Потом Делеклюз закрылся в одной из комнат мэрии и написал там письмо своему другу и сестре Аземии:
«Моя дорогая сестра!
Я не хочу и не могу служить жертвой и игрушкой торжествующей реакции. Прости, что умираю раньше тебя, которая пожертвовала для меня всей своей жизнью. Но после стольких поражений я не чувствую в себе мужества перенести это новое поражение. Я тысячу раз целую тебя, любимая. Воспоминание о тебе будет моей последней мыслью перед смертью. Благословляю тебя, моя горячо любимая сестра; ты одна, с момента смерти бедной матери, являлась для меня семьей. Прощай, прощай! Еще раз целую тебя. Твой брат, который будет любить тебя до последнего мгновения. Шарль Делеклюз».
Затем Делеклюз в сопровождении нескольких друзей вышел из мэрии. Он поразил всех выражением сурового спокойствия и решимости. Заметили также, что на этот раз он был особенно тщательно и строго одет. Его внешний вид резко контрастировал с грязной, измятой одеждой его товарищей. Он был чисто выбрит, в ослепительно белой рубашке, в застегнутом черном рединготе. На его поясе красный с золотыми кистями шарф члена Коммуны. Теперь ничто не свидетельствовало в нем ни об усталости, ни о болезни. Он шел впереди группы коммунаров по левой стороне бульвара Вольтера, как обычно, опираясь на трость.
По дороге они увидели, как на тележке везут тяжело раненного полковника Лисбона. Затем им встретились Тейс и Авриаль, ведущие раненого Вермореля. Они шли к баррикаде на площади Шато д’О, у которой уже почти не осталось защитников. Вокруг непрерывно свистели пули. Все старались здесь прижаться к стене. Делеклюз не замечал ничего. Он шагал мерным, неторопливым шагом. Когда до баррикады оставалось метров двадцать, друзья стали удерживать его. Он пожал им руки, но продолжал свой путь. Находившийся рядом Лиссагарэ вспоминает: «За площадь село солнце. Делеклюз, не обращая внимания, идет ли кто-нибудь за ним или нет, подвигается вперед своим обыкновенным шагом — единственный живой человек на этом месте бульвара Вольтера. Дойдя до баррикады, он повернул налево и пошел по мостовой. Последний раз его суровое лицо, окаймленное короткой белой бородой, взглянуло на нас и обратилось к смерти. Вдруг Делеклюз исчез. Он упал убитым наповал…
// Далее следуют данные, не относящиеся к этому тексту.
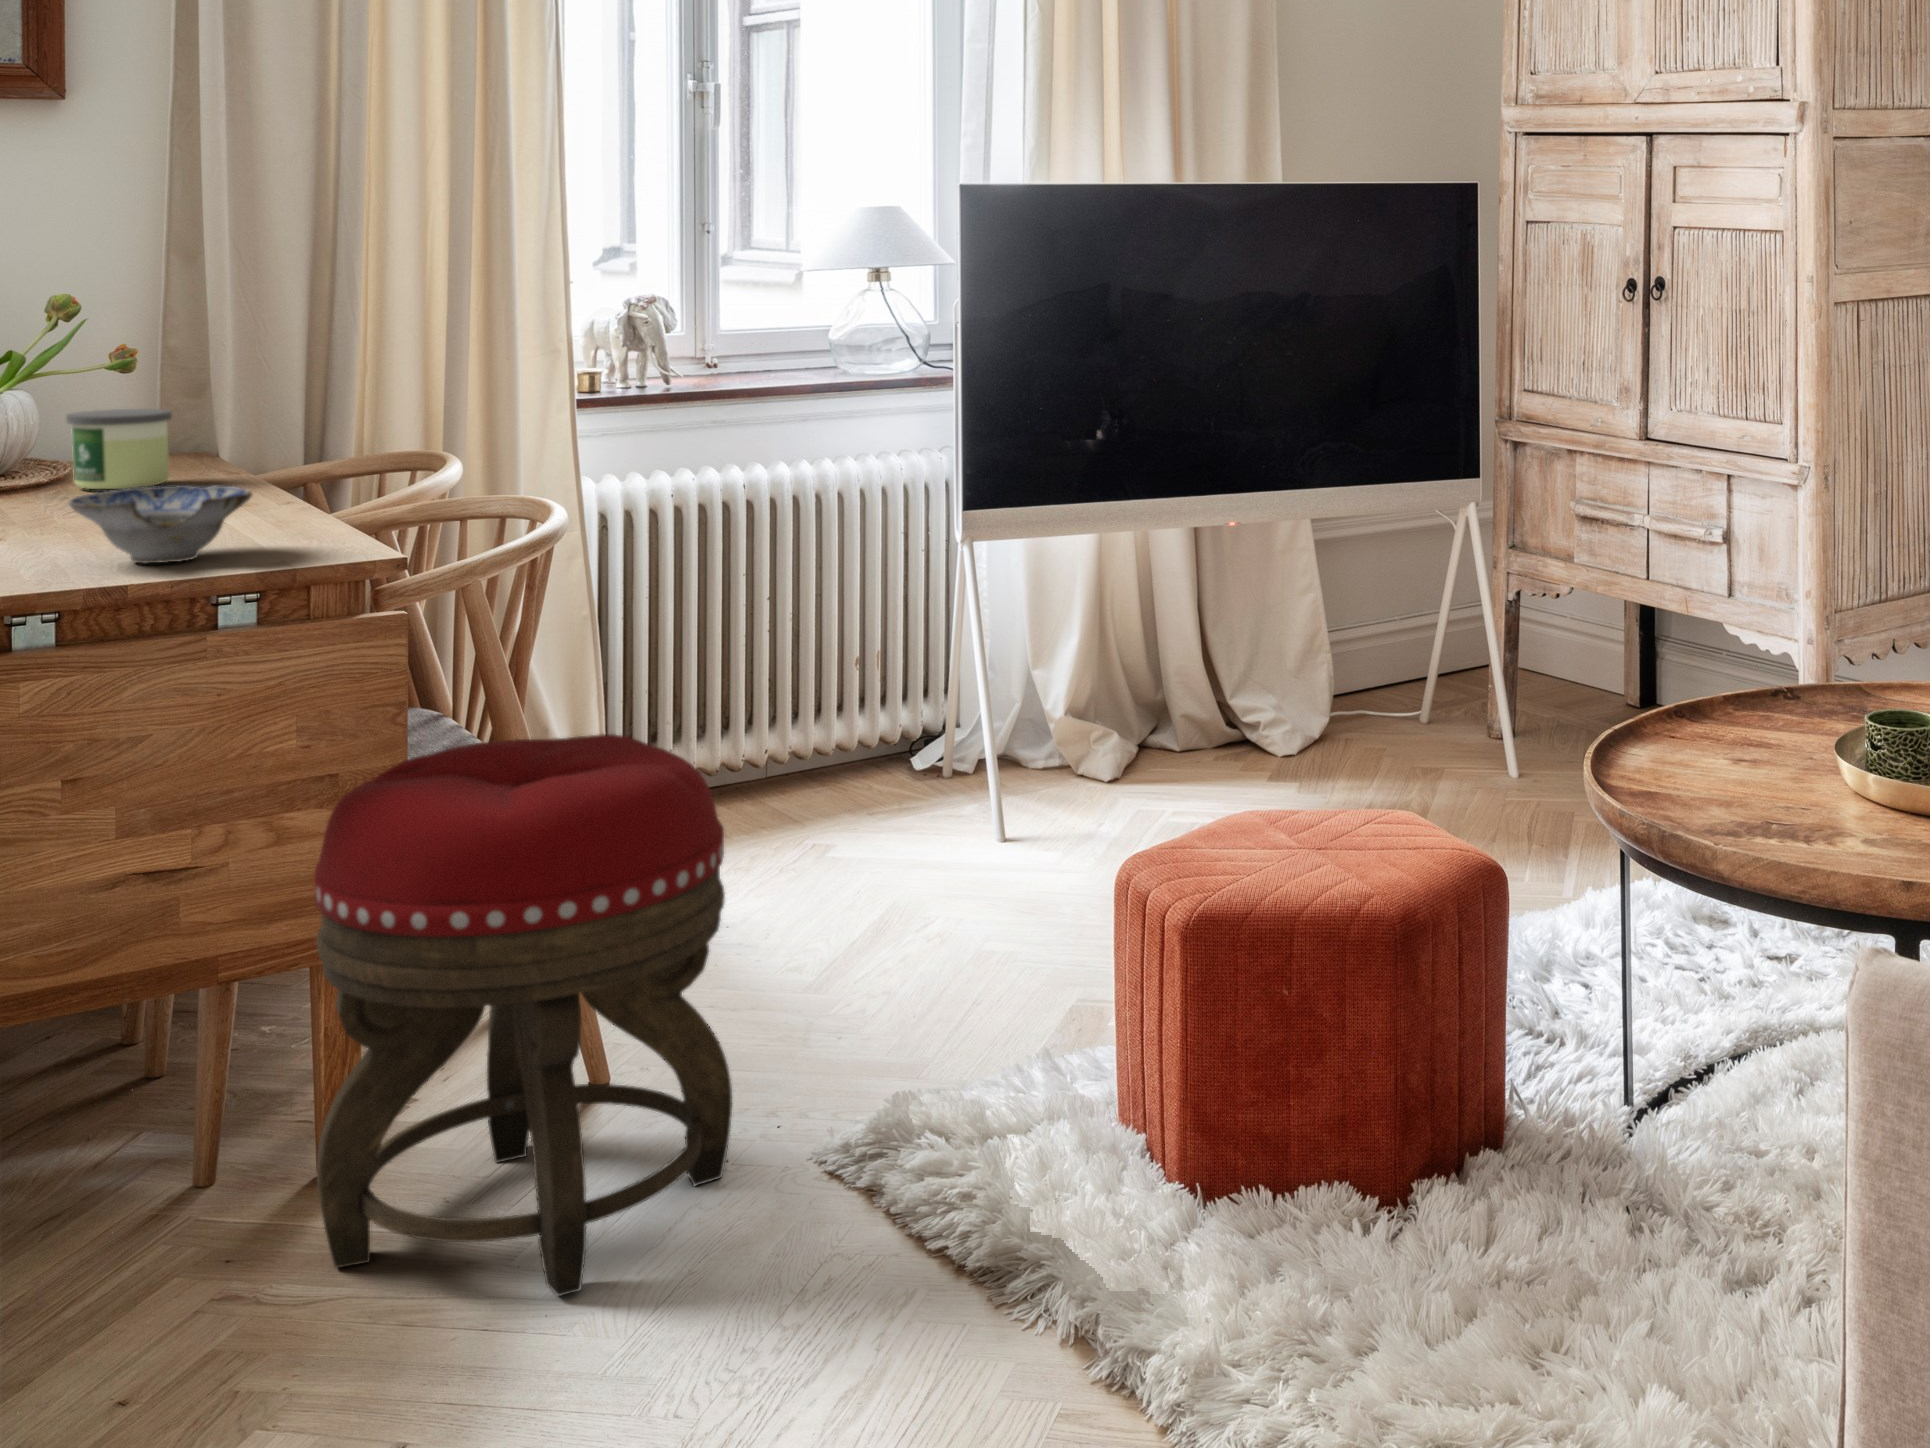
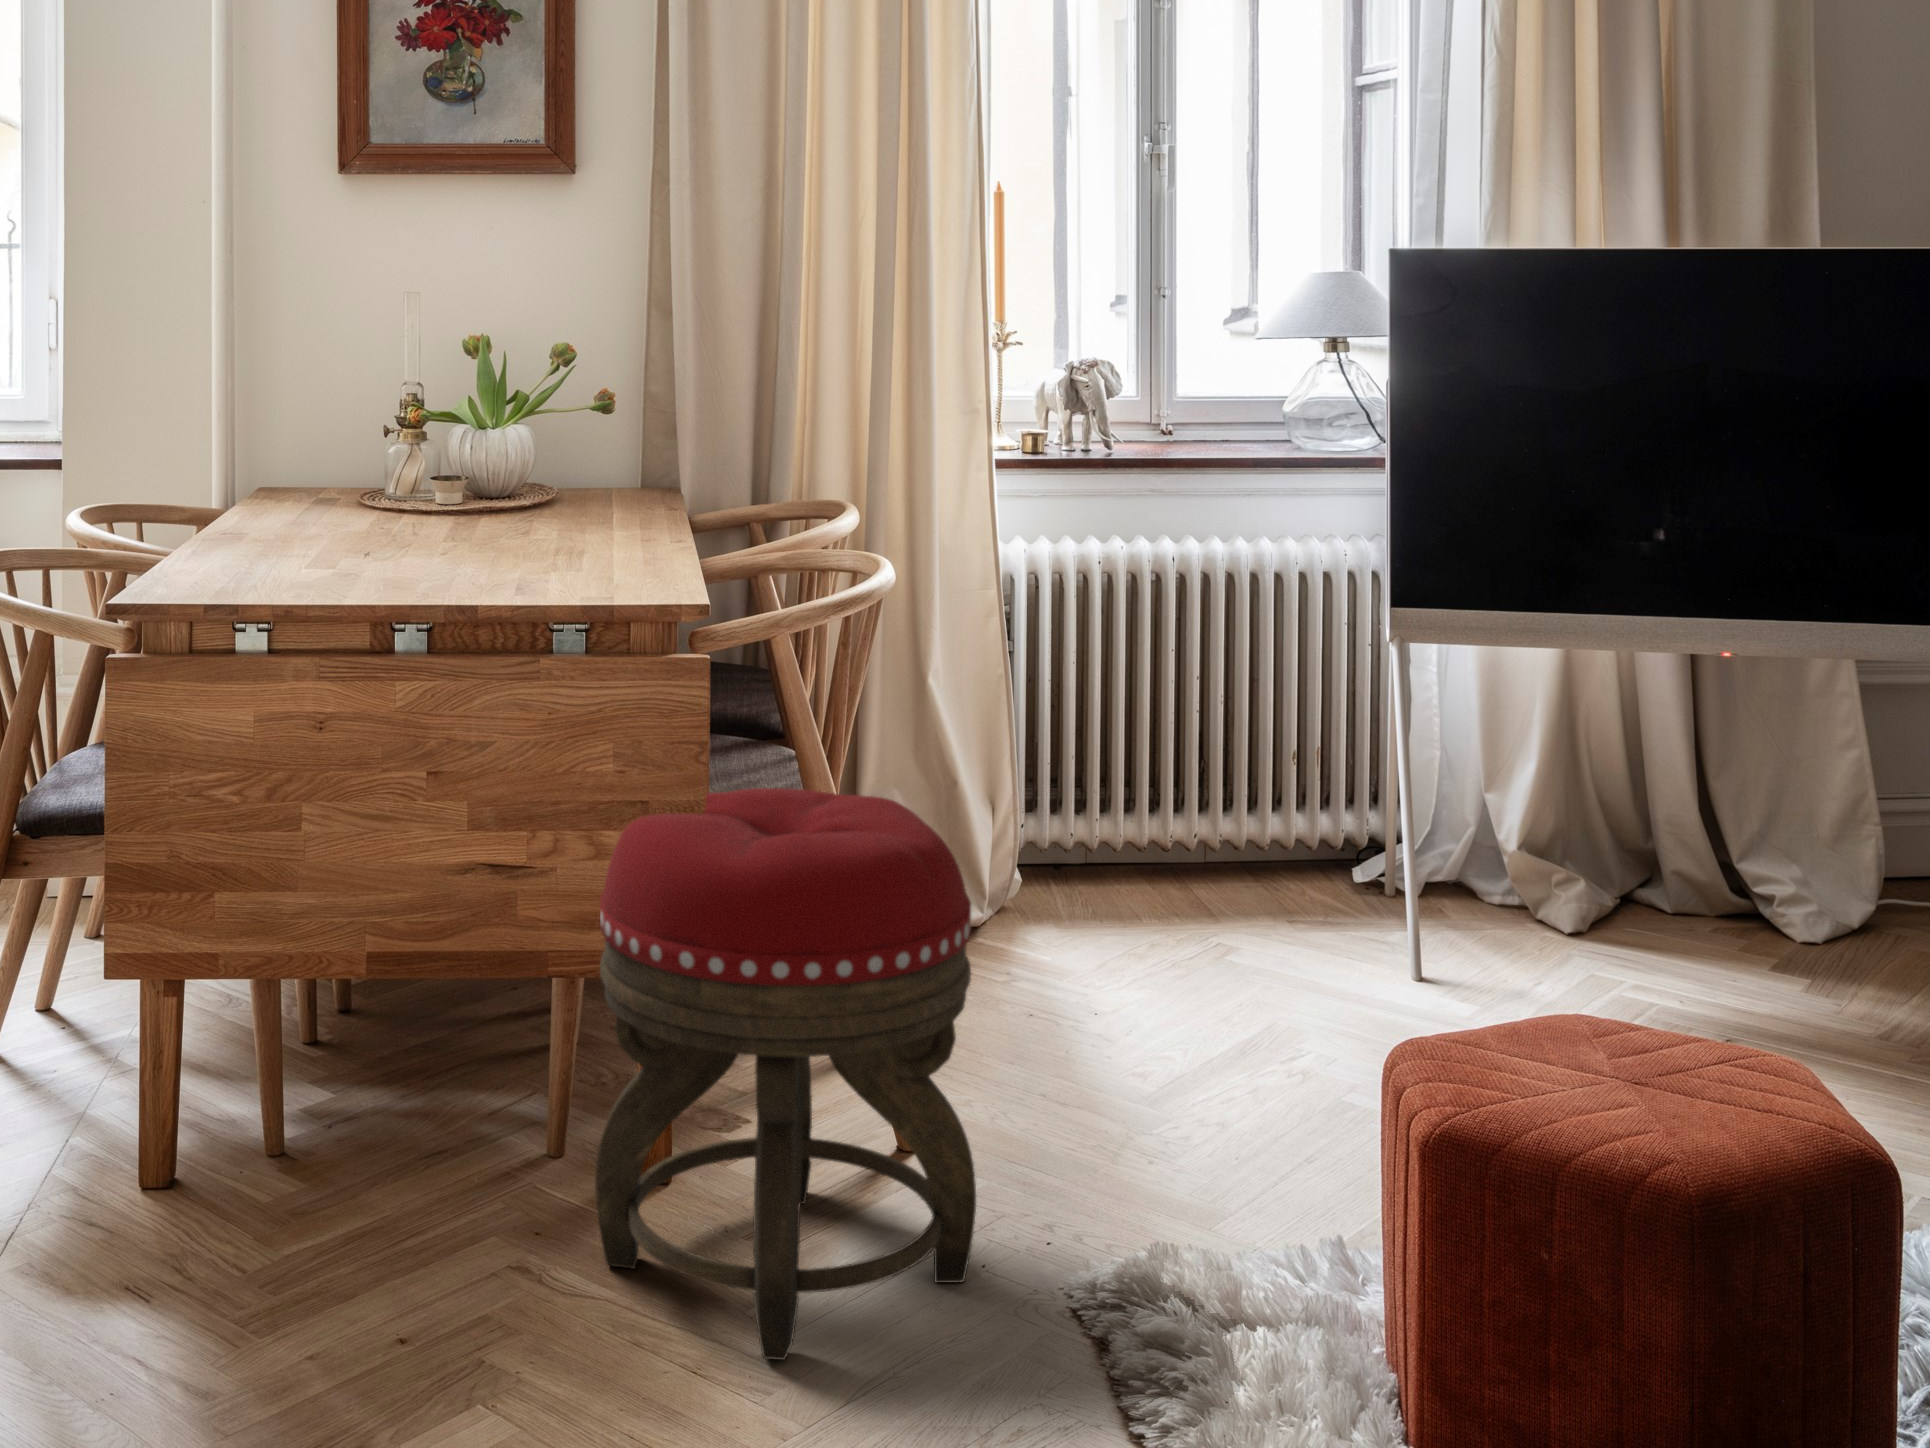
candle: present [66,409,172,489] -> none [549,451,627,520]
ceramic bowl: present [68,485,252,563] -> none [468,519,608,588]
Он не предупредил никого — даже своих наиболее близких друзей. Молчаливый, доверяя только одной своей суровой совести, он шел на баррикаду, как старые монтаньяры шли на эшафот. Долгие дни жизни истощили его силы. Ему оставался один вздох жизни; он отдал его Коммуне. Он жил только для одной правды, она была его талантом, его наукой, путеводной звездой его жизни. Ее он призывал, ее он исповедовал 30 лет во время изгнания, тюрем, оскорблений, с презрением встречал преследования, которые разбили его тело. Его наградой было умереть за нее свободным, под прощальными лучами солнца, вовремя, не оскорбленным в последнюю минуту видом палача».